By Michele Herrmann for the Orbitz Travel Blog
How does an illegitimate orphan from the Caribbean grow up to become the man on the ten-dollar bill, and now the hottest thing on Broadway? That's the story behind "Hamilton," a hip-hop musical based on the life of Alexander Hamilton. With tickets that are nearly impossible to snag your options are: patiently waiting for the next batch to be released or for its national tour to begin, trying your luck at the daily pre-show lottery or stomaching super high resale prices. Yet much of Hamilton's life in New York City can be told beyond the stage, so go ahead and visit these six locations in NYC linked to this Founding Father without a father.
Hamilton Hall | Photo courtesy of Bruce Gilbert/ Columbia University
Hamilton Hall, Columbia University
Born on the island of Nevis and raised in St. Croix, Hamilton was sent to the Colonies to get an education and was admitted to King's College in 1774 (what Columbia University was called before the American Revolutionary War). As resistance to staying under British rule grew, Alexander left school and joined in the fight for independence. As for King's College, its name changed to Columbia a decade after Hamilton's enrollment and later moved up to Morningside Heights. Yet Columbia will always be connected to its alumnus: a building and statue in his honor are on campus at 116 Street and at Amsterdam Avenue.
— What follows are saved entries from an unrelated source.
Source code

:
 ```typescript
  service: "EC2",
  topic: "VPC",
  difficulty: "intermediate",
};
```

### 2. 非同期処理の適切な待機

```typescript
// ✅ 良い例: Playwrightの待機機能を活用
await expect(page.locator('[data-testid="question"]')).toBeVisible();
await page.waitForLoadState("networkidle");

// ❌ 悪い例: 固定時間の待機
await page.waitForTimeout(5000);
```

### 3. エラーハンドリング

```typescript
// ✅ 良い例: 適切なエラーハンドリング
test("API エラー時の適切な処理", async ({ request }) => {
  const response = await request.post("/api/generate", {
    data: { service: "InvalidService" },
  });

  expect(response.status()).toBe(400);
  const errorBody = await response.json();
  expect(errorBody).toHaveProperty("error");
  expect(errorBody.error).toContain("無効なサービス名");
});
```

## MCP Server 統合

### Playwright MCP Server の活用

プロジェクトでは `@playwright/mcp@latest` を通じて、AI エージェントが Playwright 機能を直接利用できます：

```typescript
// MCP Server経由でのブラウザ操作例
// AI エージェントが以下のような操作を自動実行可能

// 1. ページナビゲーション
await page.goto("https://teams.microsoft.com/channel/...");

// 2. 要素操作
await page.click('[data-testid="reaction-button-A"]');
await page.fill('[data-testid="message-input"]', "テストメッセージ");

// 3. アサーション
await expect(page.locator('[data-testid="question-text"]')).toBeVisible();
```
Fraunces Tavern | Photo courtesy of Sean Donnelly
During the American Revolution, General George Washington needed a right hand man and Hamilton became that guy. After the war, this tavern/museum in the Financial District was where Washington bid farewell to his officers in 1783 and temporarily housed the new government's foreign affairs, war and treasury departments. As for Hamilton, he and Aaron Burr, a political revival, attended a formal dinner here in 1804, set a week before their fateful duel in Weehawken, New Jersey. And now until December, the tavern has an exhibit on another key player: America's favorite fighting Frenchman, Marquis de Lafayette, who joined the U.S. in its battle against British forces. See the bloody slash he wore in battle!
Plaque on Maiden Lane
57 Maiden Lane
Though the house Thomas Jefferson rented is no longer around, the address is still a pretty big deal. Here in 1790 is where two Virginians - Jefferson and James Madison - and the immigrant Hamilton cut a compromise over dinner that would set our nation's capital in Washington, D.C. in exchange for having the federal government assume the states' post-war debts. Imagine being in the room where it happened (which Burr sings about in the musical, but totally missed out on.)! Today, a visual reminder marks this site.